Her voice held no judgment, only a quiet sadness and understanding that made his throat tighten painfully. “Wanting to save someone you love doesn’t make you wrong or untrustworthy. It makes you human.” She laid her head against his shoulder. “I’m sorry I can’t help you. But I do trust that you believe you’re doing the right thing.”
The simplicity of her words, the acceptance in them, made something crack open inside his chest, a fissure in the wall he’d built around his heart since that terrible night five years ago when he and Emily had been torn from everything they knew.
“Then I need to ask you something.” He chose his words carefully as she shivered, and he wrapped his arms around her to warm her, hoping she’d stay after he finished. “And I need you to be honest.”
Her eyes met his, steady in the darkness, reflecting pinpoints of starlight.
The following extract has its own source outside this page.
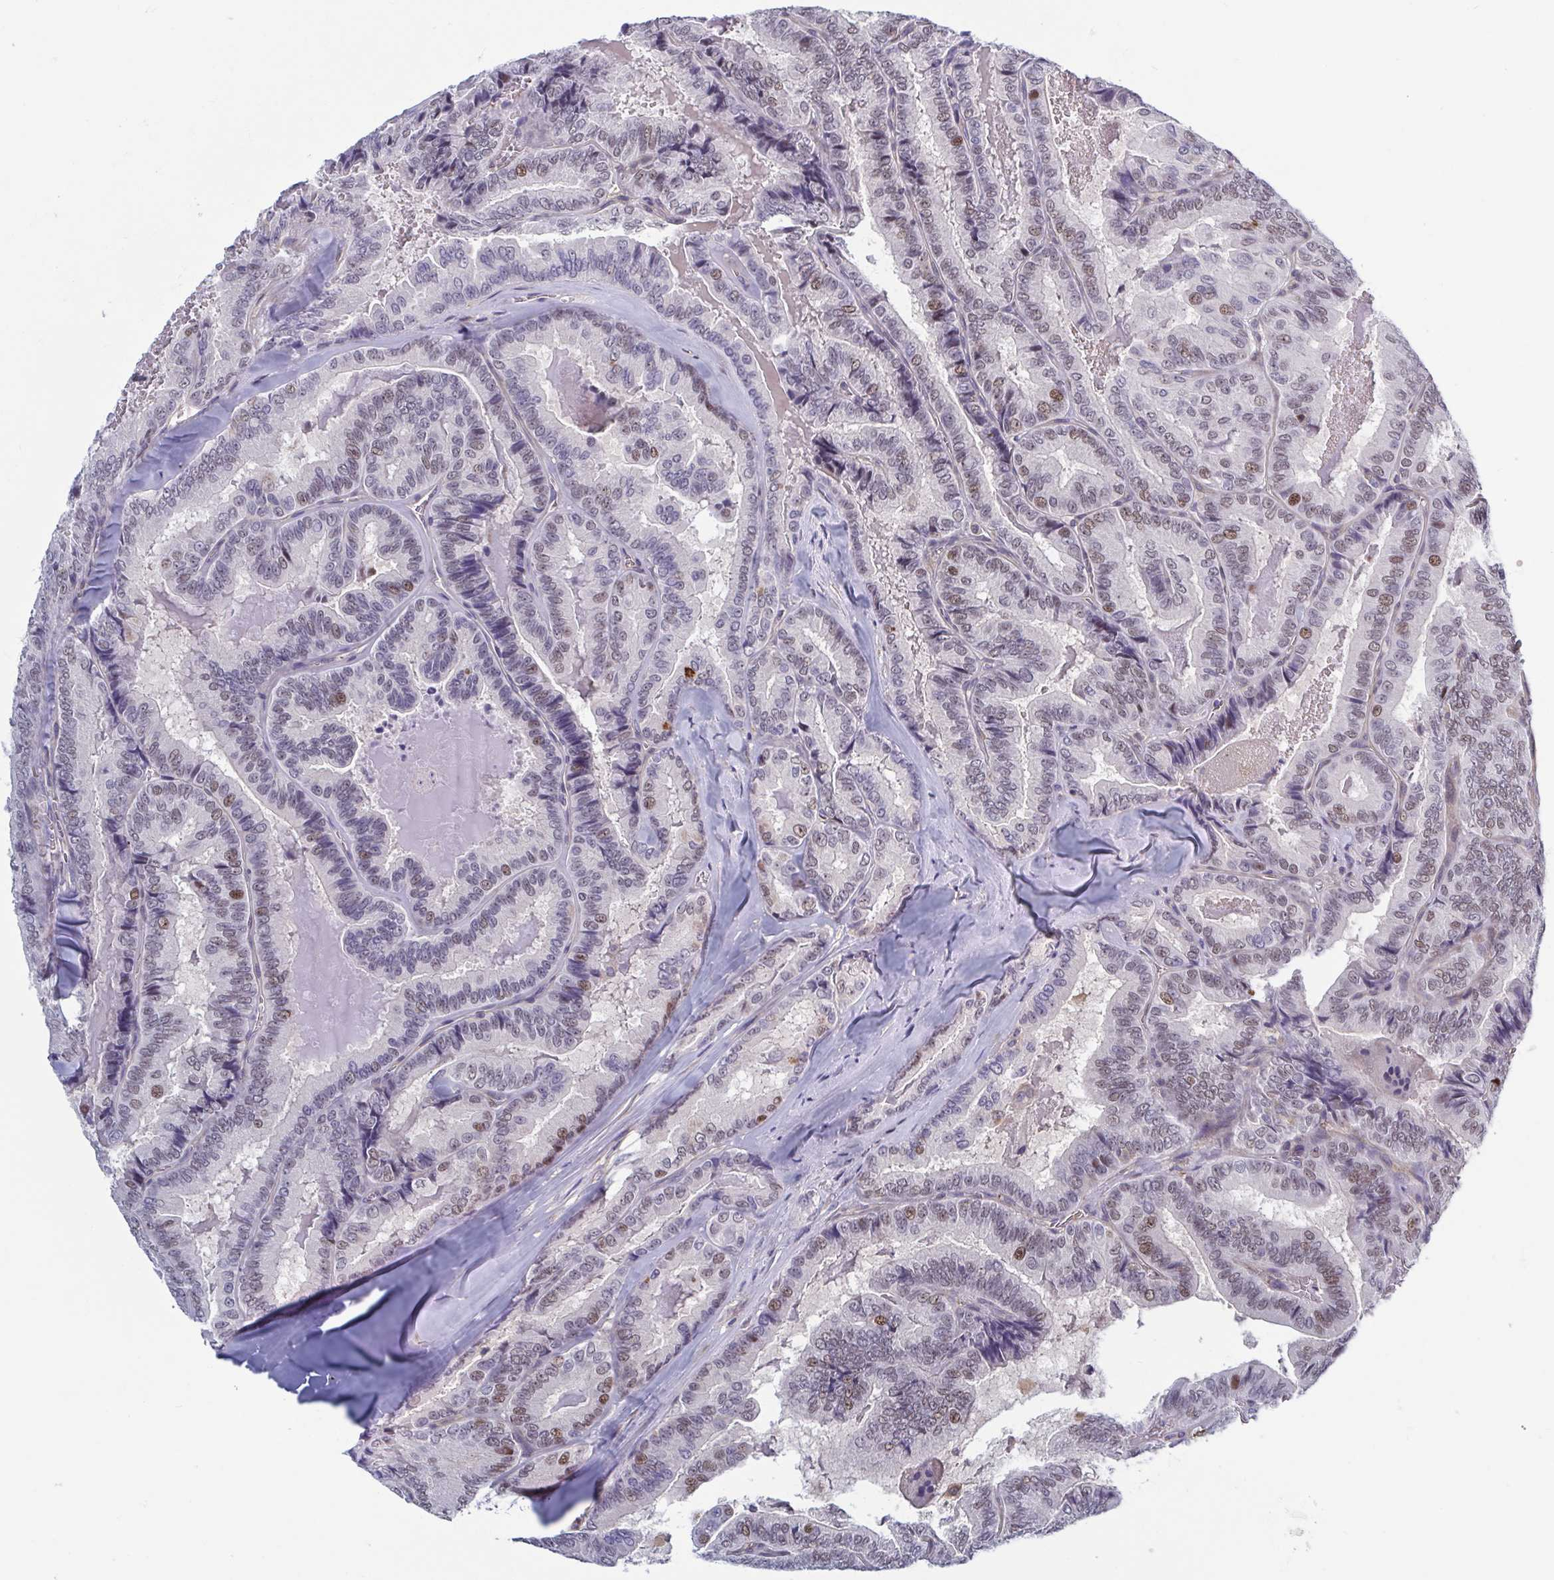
{"staining": {"intensity": "moderate", "quantity": "<25%", "location": "nuclear"}, "tissue": "thyroid cancer", "cell_type": "Tumor cells", "image_type": "cancer", "snomed": [{"axis": "morphology", "description": "Papillary adenocarcinoma, NOS"}, {"axis": "topography", "description": "Thyroid gland"}], "caption": "Thyroid cancer stained for a protein (brown) displays moderate nuclear positive positivity in about <25% of tumor cells.", "gene": "LRRC38", "patient": {"sex": "female", "age": 75}}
Strands of her loose hair blew across her face and she tucked them behind her ears with fingers that trembled slightly from the cold, or perhaps something else. “Ask.”
“Your father,” Noah began, feeling his way through the question like a man crossing thin ice, the words forming wisps of mist between them. “Have you ever wondered if he might be keeping things from you? Important things?”
Skye’s gaze didn’t waver, but something shifted in her expression, a flicker of doubt perhaps? But in whom? Him? Or her father? The muscles in her jaw tightened, and he noticed the small pulse point visible at her temple. “Are you asking that to press your point about the portals?”
Her voice was barely audible over the distant shriek of a night bird.
“I’m asking because nothing about this place makes sense.” Noah gestured to the fortress below them. “The artifacts that seem to come from nowhere, from no craft or skill I’ve ever seen. The way he keeps you isolated, protected from... what, exactly? The way people come seeking help, like us, and are turned away.” He leaned closer and dropped his voice to a whisper, creating a small space of warmth between them. “And you, you’re too intelligent not to have noticed the inconsistencies.”